So, it’s a block storage. I have very limited experience with zvols… But experts say that block storage on raidz is a huge no-no[1].
AIUI, fio bencmarks file storage. I’m not an expert, but with --iodepth=32 --bs=128k it looks more like a random workload. IMO, to test throughput you should use something like --iodepth=2 --bs=1M.
However, even if fio would show you desired values, this workload is very different from using zvols. For one, zvols have a 16K recordsize by default. Is there any reason why you have decided to use iSCSI instead of SMB on windows?
How are these drives physically connected and interfacing with your sever?
Also what NIC / Switch Ports are these connected on for both sides? Defo 1G+ Ports etc
If for example you’re using a SATA Splitter for this, then I wouldn’t be surprised to see this sort of speed as most commonly they just take one or two SATA connections and literally split it across all these drives, but they are expecting full speed.

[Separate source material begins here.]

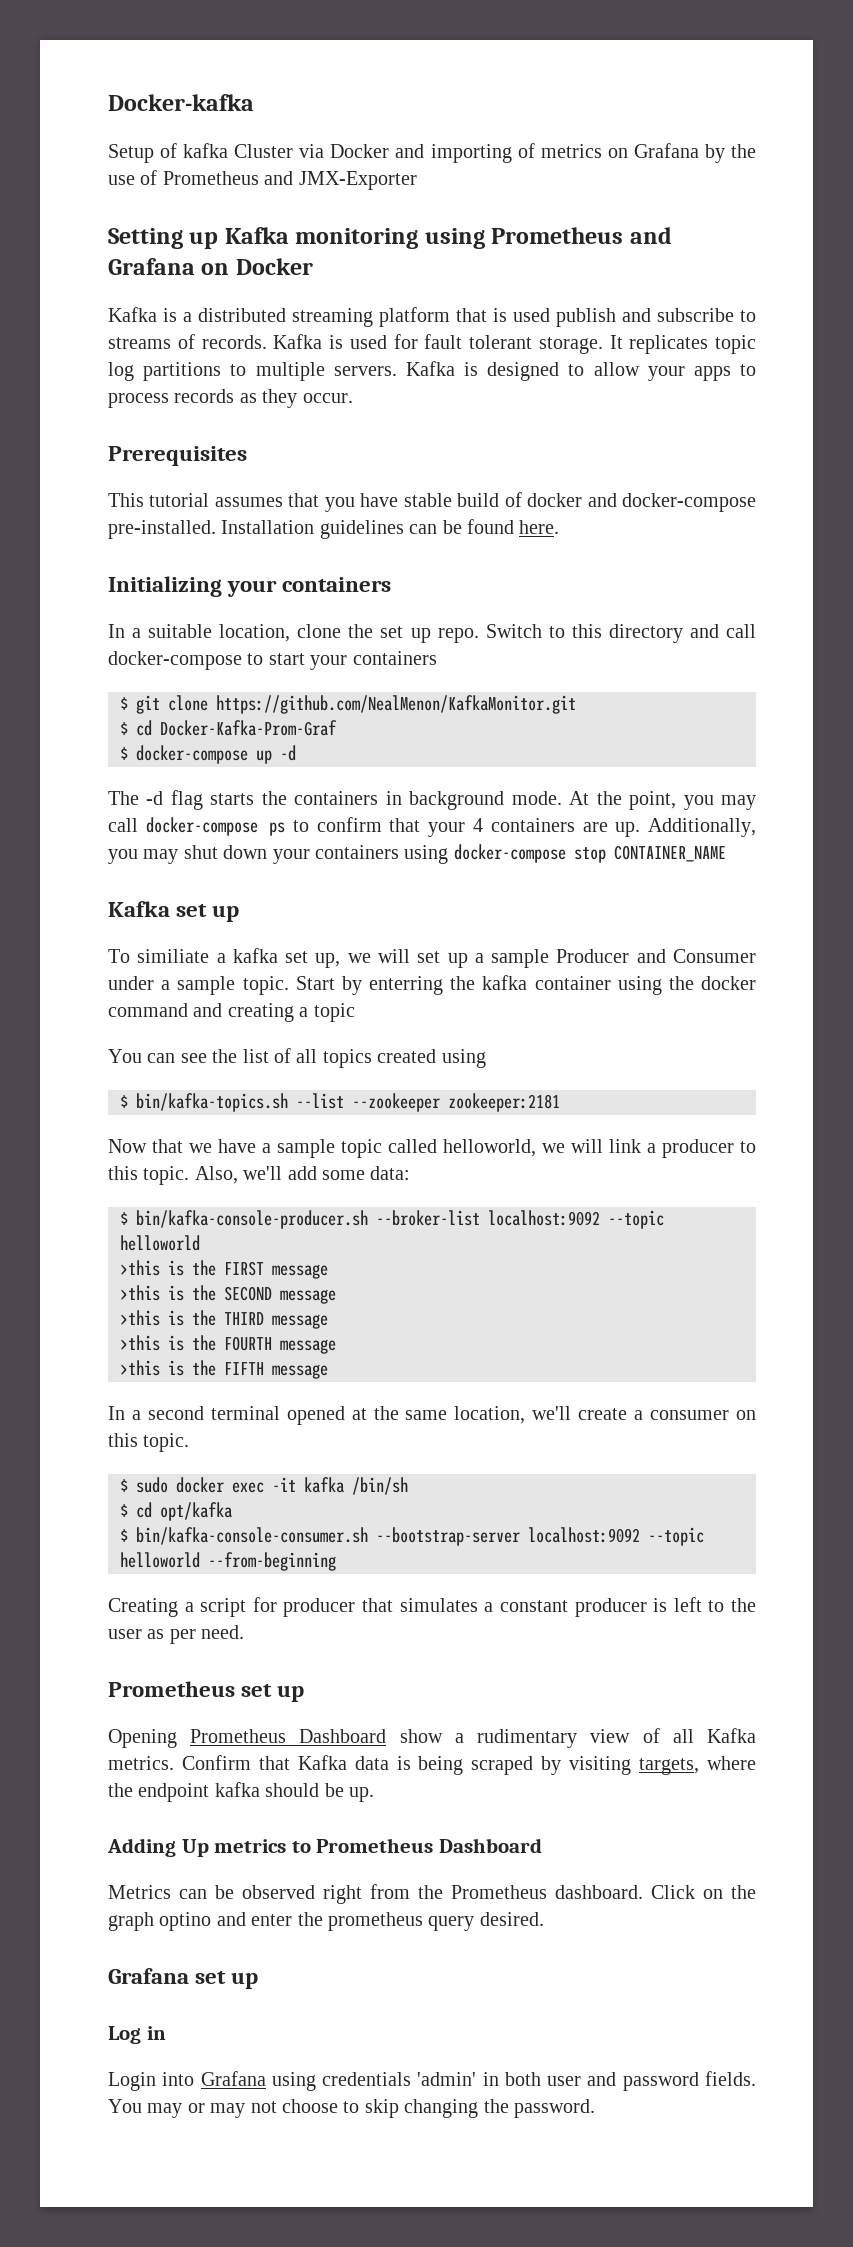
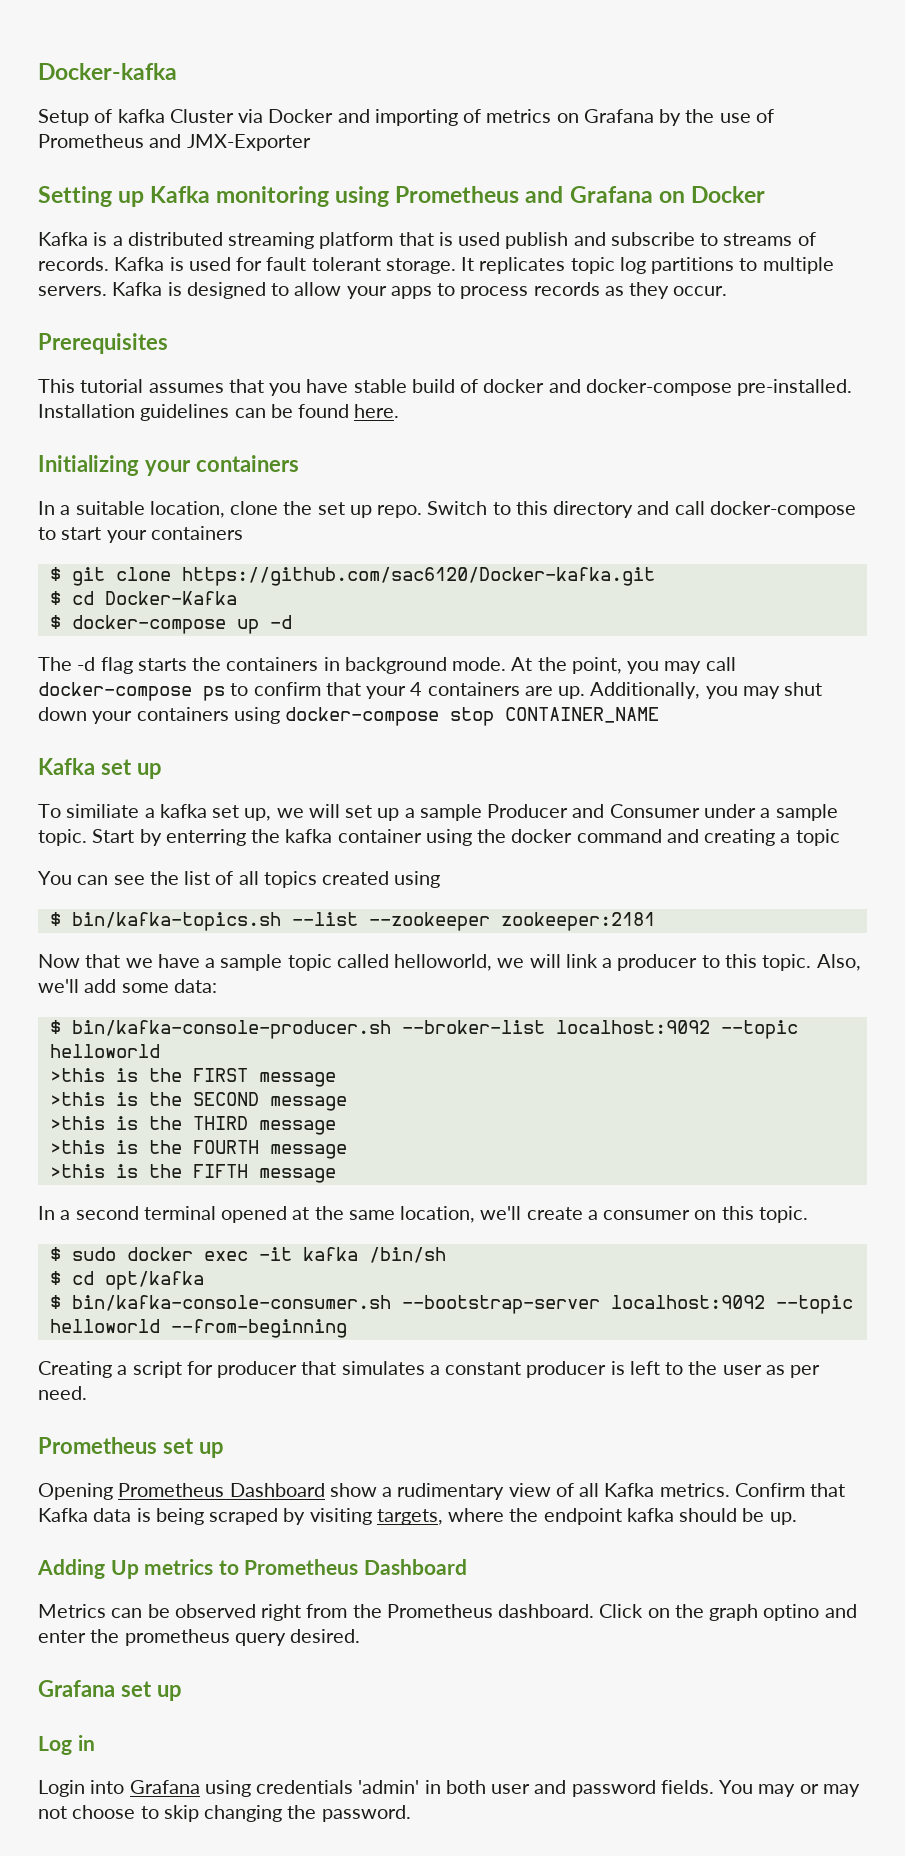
[216,695,576,714] [120,720,337,736] https://github.com/NealMenon/KafkaMonitor.git // $ cd Docker-Kafka-Prom-Graf -> [181,567,655,586] [49,591,237,605] https://github.com/sac6120/Docker-kafka.git // $ cd Docker-Kafka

Also can also confirm what you get with SMB Sustain Tests? E.g. Copy a Large File (10GB+) to the server, then a lot of small files (10MB or less) and see if the speeds are hit hard or different to the block storage speeds.
also, i did this test and tried to copy a large file into the volume, and it seems to be working a lot faster. it’s not stable and it’s fluctuating a little bit, but all in all the throughput is high. a file of 10gb is copied in 5-10 seconds
I don’t know your use case. Nor what you are trying to achieve. You only said that it is a “backup system”. Not what software, how the storage is mounted, what files you will write, at what sizes, if only write speeds are important or maybe read speeds are even more important because you need fast restores…
If possible I would attach the storage via NFS instead of iSCSI.
Welp, you can just map a network drive (your SMB share). I think it would work ok in most of the cases. Unless your backup software really requires block storage.
AFAIK, SMB is a first-class citizen in windows (compared to NFS).